▶ [Exercise aim] Reproduce the whole of the data exactly.
┄┄┄┄┄┄┄┄┄┄┄┄┄┄┄┄┄┄┄┄
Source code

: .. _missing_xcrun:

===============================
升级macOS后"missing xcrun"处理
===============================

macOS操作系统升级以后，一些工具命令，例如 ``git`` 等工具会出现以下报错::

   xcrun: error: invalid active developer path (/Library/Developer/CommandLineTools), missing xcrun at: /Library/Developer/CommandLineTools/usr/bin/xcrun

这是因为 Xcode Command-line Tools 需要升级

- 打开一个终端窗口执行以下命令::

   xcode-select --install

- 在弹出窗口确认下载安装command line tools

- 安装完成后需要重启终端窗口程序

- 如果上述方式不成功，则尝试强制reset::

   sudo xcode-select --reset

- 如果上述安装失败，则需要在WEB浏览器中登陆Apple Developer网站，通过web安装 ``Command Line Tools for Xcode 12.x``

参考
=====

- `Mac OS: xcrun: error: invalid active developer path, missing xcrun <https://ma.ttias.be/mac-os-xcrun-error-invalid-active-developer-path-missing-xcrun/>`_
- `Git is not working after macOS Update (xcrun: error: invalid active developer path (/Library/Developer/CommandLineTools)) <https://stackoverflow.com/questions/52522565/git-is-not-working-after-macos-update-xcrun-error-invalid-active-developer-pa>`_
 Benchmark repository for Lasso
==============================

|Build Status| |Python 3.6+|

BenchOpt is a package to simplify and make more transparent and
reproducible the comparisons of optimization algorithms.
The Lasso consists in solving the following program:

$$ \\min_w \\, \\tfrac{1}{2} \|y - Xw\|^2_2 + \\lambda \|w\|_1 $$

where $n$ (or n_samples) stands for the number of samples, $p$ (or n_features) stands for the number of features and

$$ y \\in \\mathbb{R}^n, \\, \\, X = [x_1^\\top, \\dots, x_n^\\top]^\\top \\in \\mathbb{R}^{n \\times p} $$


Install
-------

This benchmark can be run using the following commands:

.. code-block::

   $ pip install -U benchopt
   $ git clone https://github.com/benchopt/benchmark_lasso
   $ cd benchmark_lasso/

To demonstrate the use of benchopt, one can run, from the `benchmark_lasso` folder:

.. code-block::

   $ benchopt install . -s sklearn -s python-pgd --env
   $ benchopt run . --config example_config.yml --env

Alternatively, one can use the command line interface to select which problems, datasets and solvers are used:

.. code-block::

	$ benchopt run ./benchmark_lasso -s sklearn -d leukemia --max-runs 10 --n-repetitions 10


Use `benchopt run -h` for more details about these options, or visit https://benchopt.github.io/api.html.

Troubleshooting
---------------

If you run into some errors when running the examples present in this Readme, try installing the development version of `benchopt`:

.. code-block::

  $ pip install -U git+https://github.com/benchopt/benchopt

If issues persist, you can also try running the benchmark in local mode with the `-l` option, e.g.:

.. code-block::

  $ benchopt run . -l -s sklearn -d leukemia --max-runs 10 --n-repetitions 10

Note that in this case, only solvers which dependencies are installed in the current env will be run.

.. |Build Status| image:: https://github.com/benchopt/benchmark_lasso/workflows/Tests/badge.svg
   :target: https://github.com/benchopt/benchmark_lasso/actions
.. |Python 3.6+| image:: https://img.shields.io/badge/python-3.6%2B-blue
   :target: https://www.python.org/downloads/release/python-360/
┄┄┄┄┄┄┄┄┄┄┄┄┄┄┄┄┄┄┄┄
▶ [Task answer]
Source code

: .. _missing_xcrun:

===============================
升级macOS后"missing xcrun"处理
===============================

macOS操作系统升级以后，一些工具命令，例如 ``git`` 等工具会出现以下报错::

   xcrun: error: invalid active developer path (/Library/Developer/CommandLineTools), missing xcrun at: /Library/Developer/CommandLineTools/usr/bin/xcrun

这是因为 Xcode Command-line Tools 需要升级

- 打开一个终端窗口执行以下命令::

   xcode-select --install

- 在弹出窗口确认下载安装command line tools

- 安装完成后需要重启终端窗口程序

- 如果上述方式不成功，则尝试强制reset::

   sudo xcode-select --reset

- 如果上述安装失败，则需要在WEB浏览器中登陆Apple Developer网站，通过web安装 ``Command Line Tools for Xcode 12.x``

参考
=====

- `Mac OS: xcrun: error: invalid active developer path, missing xcrun <https://ma.ttias.be/mac-os-xcrun-error-invalid-active-developer-path-missing-xcrun/>`_
- `Git is not working after macOS Update (xcrun: error: invalid active developer path (/Library/Developer/CommandLineTools)) <https://stackoverflow.com/questions/52522565/git-is-not-working-after-macos-update-xcrun-error-invalid-active-developer-pa>`_
 Benchmark repository for Lasso
==============================

|Build Status| |Python 3.6+|

BenchOpt is a package to simplify and make more transparent and
reproducible the comparisons of optimization algorithms.
The Lasso consists in solving the following program:

$$ \\min_w \\, \\tfrac{1}{2} \|y - Xw\|^2_2 + \\lambda \|w\|_1 $$

where $n$ (or n_samples) stands for the number of samples, $p$ (or n_features) stands for the number of features and

$$ y \\in \\mathbb{R}^n, \\, \\, X = [x_1^\\top, \\dots, x_n^\\top]^\\top \\in \\mathbb{R}^{n \\times p} $$


Install
-------

This benchmark can be run using the following commands:

.. code-block::

   $ pip install -U benchopt
   $ git clone https://github.com/benchopt/benchmark_lasso
   $ cd benchmark_lasso/

To demonstrate the use of benchopt, one can run, from the `benchmark_lasso` folder:

.. code-block::

   $ benchopt install . -s sklearn -s python-pgd --env
   $ benchopt run . --config example_config.yml --env

Alternatively, one can use the command line interface to select which problems, datasets and solvers are used:

.. code-block::

	$ benchopt run ./benchmark_lasso -s sklearn -d leukemia --max-runs 10 --n-repetitions 10


Use `benchopt run -h` for more details about these options, or visit https://benchopt.github.io/api.html.

Troubleshooting
---------------

If you run into some errors when running the examples present in this Readme, try installing the development version of `benchopt`:

.. code-block::

  $ pip install -U git+https://github.com/benchopt/benchopt

If issues persist, you can also try running the benchmark in local mode with the `-l` option, e.g.:

.. code-block::

  $ benchopt run . -l -s sklearn -d leukemia --max-runs 10 --n-repetitions 10

Note that in this case, only solvers which dependencies are installed in the current env will be run.

.. |Build Status| image:: https://github.com/benchopt/benchmark_lasso/workflows/Tests/badge.svg
   :target: https://github.com/benchopt/benchmark_lasso/actions
.. |Python 3.6+| image:: https://img.shields.io/badge/python-3.6%2B-blue
   :target: https://www.python.org/downloads/release/python-360/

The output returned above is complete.